The latest short-range missile was fired into the East Sea/Japan Sea, South Korea’s Yonhap news agency reported, also citing an unidentified government official.

“Intelligence authorities are now closely monitoring the situation,” the source said.

Two of Tuesday’s missiles one ground-to-air, the other ground-to-ship with a range of about 80 miles were test-fired from an east coast launchpad, Yonhap reported earlier.

Pyongyang also warned ships to stay away from its western coast this week, a sign it may be gearing up for more missile tests, South Korea’s coast guard said.

North Korea is “trying to test whether they can intimidate the international community” with its nuclear and missile activity, said Susan E. Rice, U.S. ambassador to the United Nations.

“But we are united, North Korea is isolated and pressure on North Korea will increase,” Ms. Rice said. On Monday, President Obama assailed Pyongyang, accusing it of engaging in “reckless” actions that have endangered the region, and the North accused Washington of hostility.

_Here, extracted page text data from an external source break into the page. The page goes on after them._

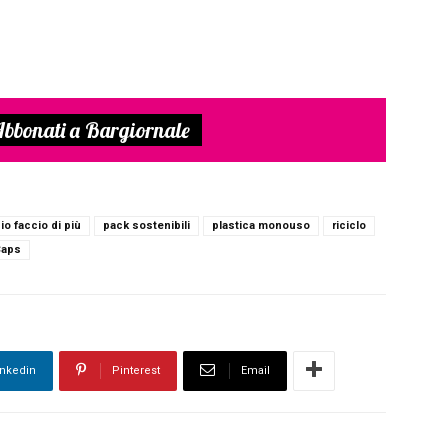
bbonati a Bargiornale
io faccio di più
pack sostenibili
plastica monouso
riciclo
Caps
inkedin
Pinterest
Email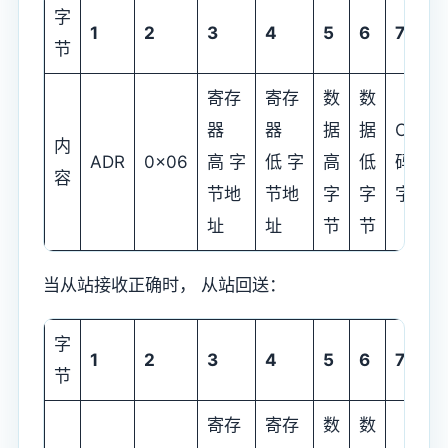
字
1
2
3
4
5
6
7
节
寄存
寄存
数
数
器
器
据
据
CRC
内
ADR
0x06
高 字
低 字
高
低
码低
容
节地
节地
字
字
字节
址
址
节
节
当从站接收正确时， 从站回送：
字
1
2
3
4
5
6
7
节
寄存
寄存
数
数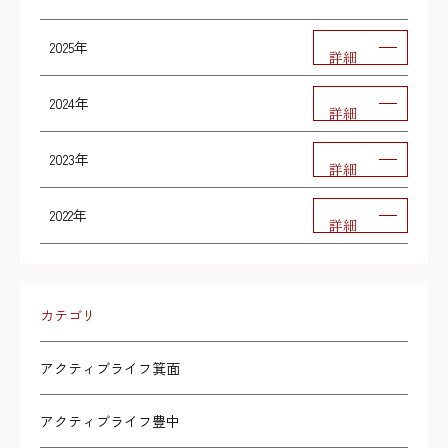
2025年
詳細
2024年
詳細
2023年
詳細
2022年
詳細
カテゴリ
アクティブライフ箕面
アクティブライフ豊中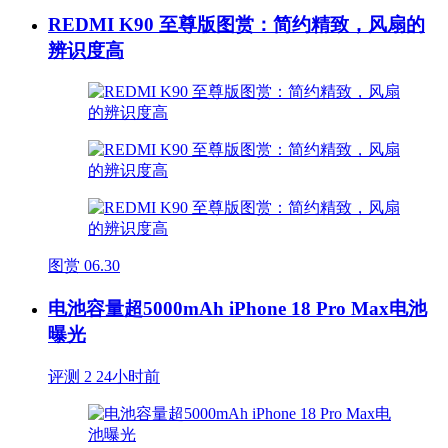
REDMI K90 至尊版图赏：简约精致，风扇的
辨识度高
图赏
06.30
电池容量超5000mAh iPhone 18 Pro Max电池
曝光
评测
2
24小时前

Wall Street was lower in early trading as North Korea’s actions kept investors on edge. Stocks later rose on upbeat economic news.

North Korea appeared to be displaying its might following its underground atomic test that the U.N. Security Council condemned as a “clear violation” of a 2006 resolution banning the regime from developing its nuclear program.

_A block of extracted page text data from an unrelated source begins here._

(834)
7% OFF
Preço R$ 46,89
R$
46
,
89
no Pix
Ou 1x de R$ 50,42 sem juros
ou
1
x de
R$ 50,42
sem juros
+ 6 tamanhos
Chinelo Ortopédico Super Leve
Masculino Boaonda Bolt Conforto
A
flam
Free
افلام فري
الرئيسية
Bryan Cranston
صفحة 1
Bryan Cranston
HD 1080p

France called for new sanctions, while the U.S. and Japan pushed for strong action against North Korea for testing a bomb.

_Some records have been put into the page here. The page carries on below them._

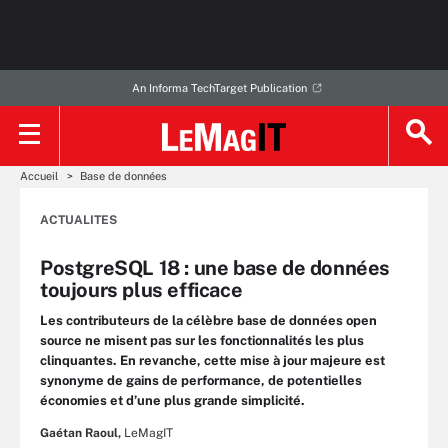
An Informa TechTarget Publication
Accueil
Base de données
ACTUALITES
PostgreSQL 18 : une base de données
toujours plus efficace
Les contributeurs de la célèbre base de données open
source ne misent pas sur les fonctionnalités les plus
clinquantes. En revanche, cette mise à jour majeure est
synonyme de gains de performance, de potentielles
économies et d’une plus grande simplicité.
Gaétan Raoul,
LeMagIT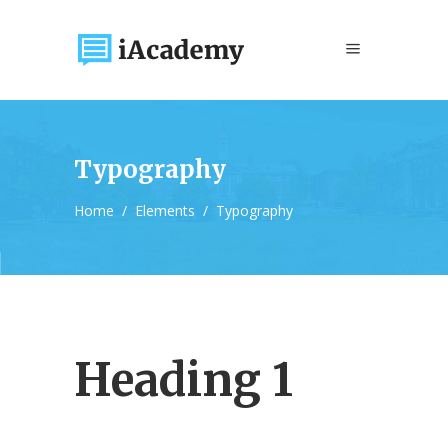
Typography
Home
/
Elements
/
Typography
Heading 1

But many questioned whether new punishment would have any effect on a nation already penalized by numerous sanctions and clearly dismissive of the Security Council’s jurisdiction.

“I agree that the North Koreans are recalcitrant and very difficult to hold to any agreement that they sign up to,” Britain’s ambassador to the United Nations, John Sawers, told the British Broadcasting Corp. “But there is a limited range of options here.”

South Korea said it would join a maritime web of more than 90 nations that intercept ships suspected of spreading weapons of mass destruction a move North Korea warned would constitute an act of war.

North Korea’s nuclear test raises worries that it could act as a facilitator of the atomic ambitions of other nations and potentially even terrorists.

Its test of a long-range missile in July 2006 and its first nuclear test in October 2006 drew stiff sanctions from the Security Council and orders to refrain from engaging in ballistic missile-related activity and to stop developing its nuclear program.